= Glycomimetic =

Glycomimetic is a term used to refer to molecules that have structures similar to carbohydrates, but with some variation. This will normally result in modified biological properties.

==Introduction==
Often, modification of the structure will take place around the glycosidic linkage. Replacement of one or other of the glycosidic oxygen atoms by carbon, sulfur, nitrogen etc. will alter the properties of the glycosidic bond. The molecules produced in this way would be called carbasugars or C-glycosides, thiosugars or thioglycosides, or iminosugars or glycosylamines.

When nitrogen is introduced, the glycomimetic may become positively charged at physiological pH, meaning that it may act as an enzyme inhibitor, either by Coulombic interaction with carboxylate amino acid side-chains in the enzyme active site, or by mimicking positive-charge build-up at the transition state of the reaction, or both. Iminosugars (sometimes referred to erroneously as azasugars) are classic examples of molecules with this behaviour. Glycosylamines typically have a lower stability, being easily hydrolysed, which means that to exploit an exocyclic nitrogen substituent at C-1, further modification is necessary. An example of this would be the additional substitution of the ring-oxygen for carbon as is seen in valienamine.
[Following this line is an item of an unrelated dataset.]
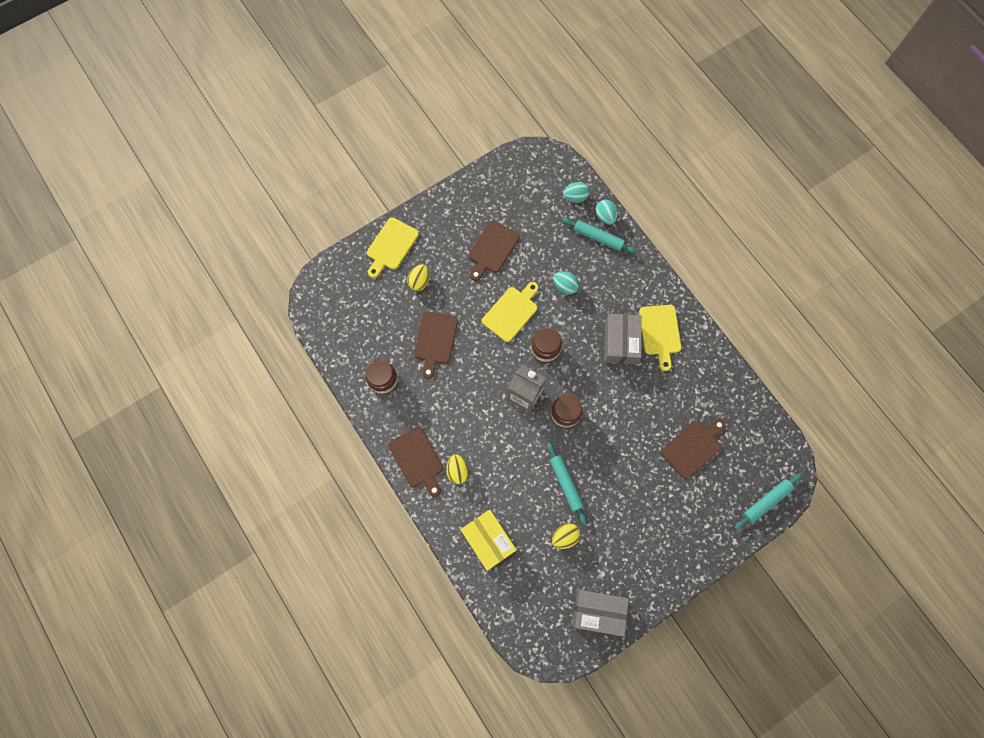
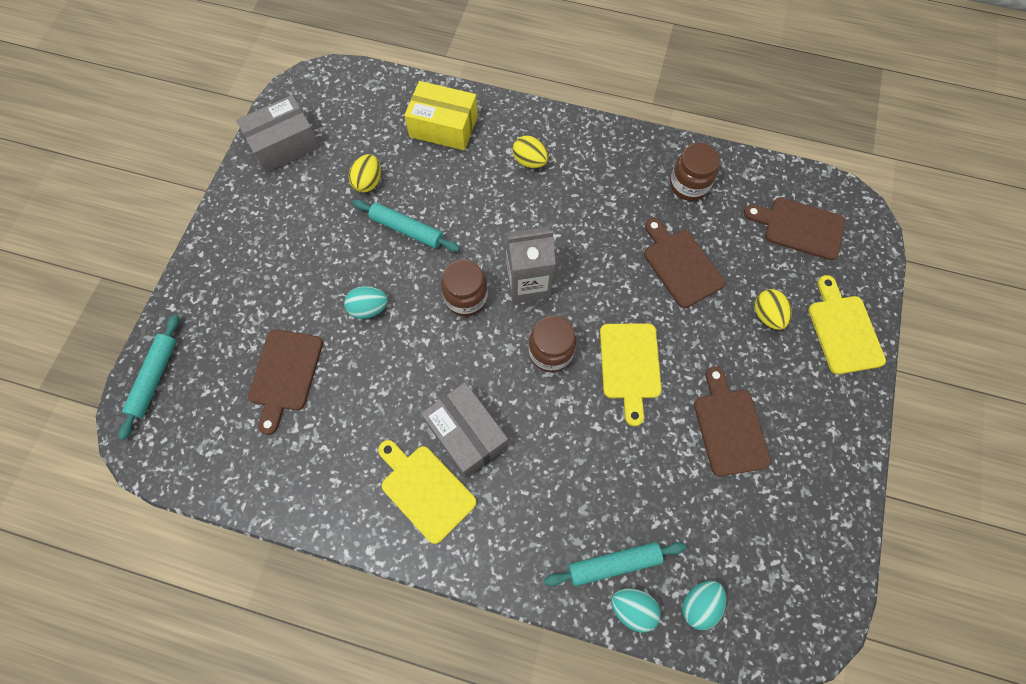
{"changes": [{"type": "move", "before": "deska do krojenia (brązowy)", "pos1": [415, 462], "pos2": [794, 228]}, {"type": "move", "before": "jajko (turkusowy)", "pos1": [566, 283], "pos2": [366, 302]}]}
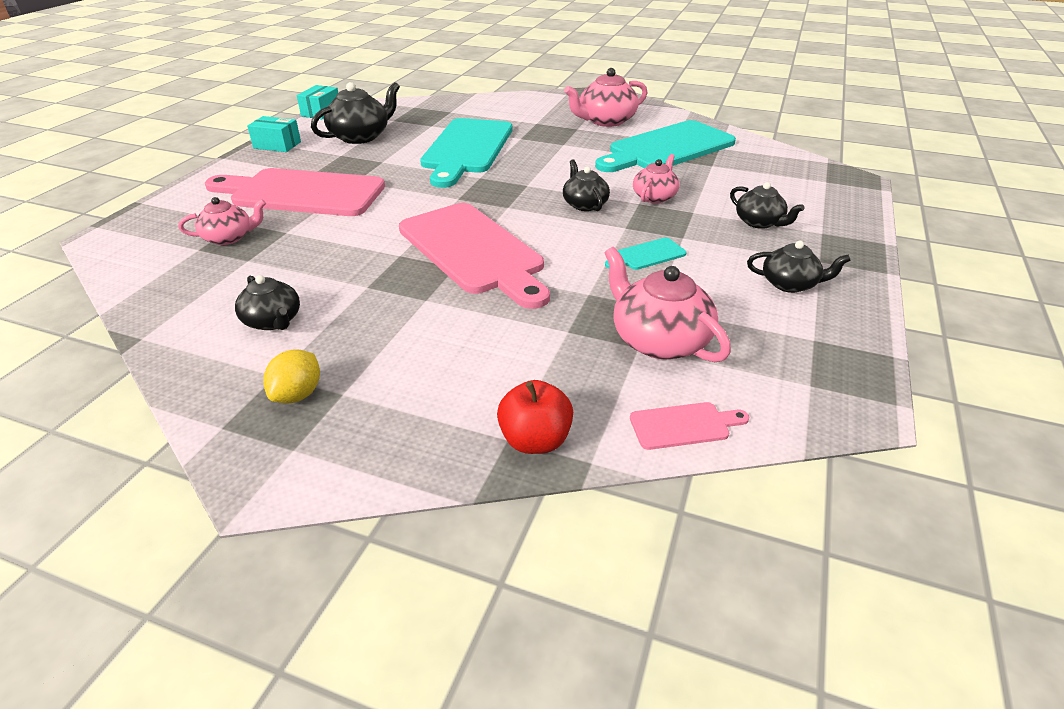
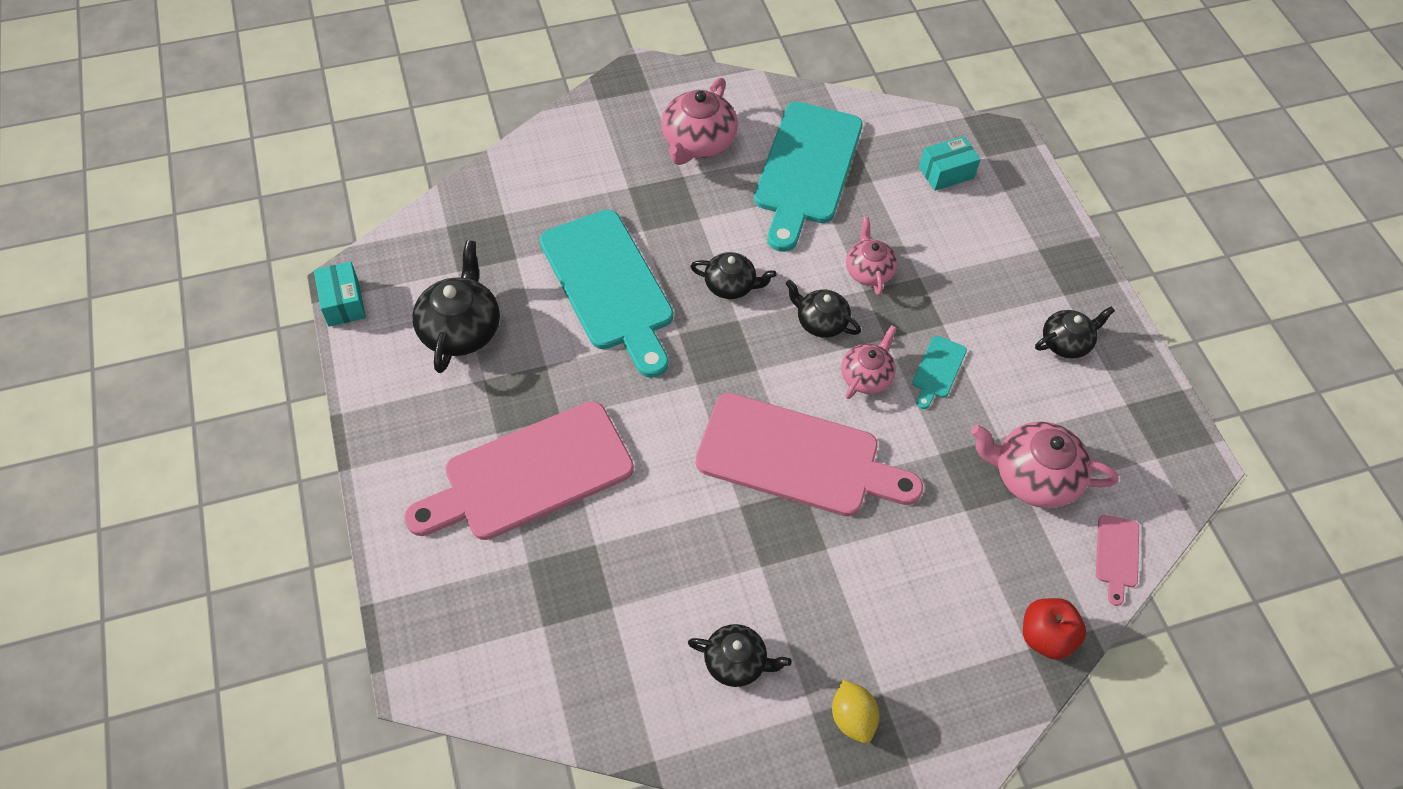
{"changes": [{"type": "move", "before": "imbryk (różowy)", "pos1": [222, 221], "pos2": [869, 362]}, {"type": "move", "before": "pudełko (turkusowy)", "pos1": [274, 134], "pos2": [950, 163]}, {"type": "move", "before": "imbryk (czarny)", "pos1": [767, 205], "pos2": [733, 275]}, {"type": "rotate", "before": "deska do krojenia (różowy)", "pos1": [689, 426], "pos2": [1117, 560], "turn": 150}]}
Altering the structure of a carbohydrate will normally result in several changes to the properties of the molecule. As well as changing the stability of the glycosidic bond, the ring-conformation may be affected. Also the conformation of the glycosidic bond may be affected. As well as obvious changes in the immediate vicinity of the substitution, e.g. that replacement of an acetal oxygen by methylene (CH2) would result in loss of a hydrogen-bond participatory atom, such a substitution is expected to have more subtle effects resulting from a change in the dipole of the molecule, such as slight changes in hydrogen bonding or pKa values of the unchanged hydroxyl groups. Substitution by CF2 rather than methylene has been explored in efforts to address this and come up with better mimetics while still retaining the hydrolytic stability gained by the modification.

==Examples of commercially relevant glycomimetic molecules==
===Tamiflu===
Tamiflu is a carbocyclic mimic of the cell-surface carbohydrate sialic acid. Tamiflu is an enzyme inhibitor that blocks the action of influenza virus neuraminidases (sialidases).

===Acarbose===
Acarbose is a pseudotetrasaccharide mimicking maltotetraose (a substructure of starch). One of the glucose units has been replaced by valienamine - a carbasugar, linked to the next carbohydrate by an amine bridge. Another of the glucose units appears as a 6-deoxy variant. Acarbose is an enzyme inhibitor that is used as a drug against type 2 diabetes.

===Miglustat===
Miglustat is an iminosugar in which the ring oxygen is replaced by nitrogen. Miglustat a drug used to treat some rare lysosomal storage disorder diseases.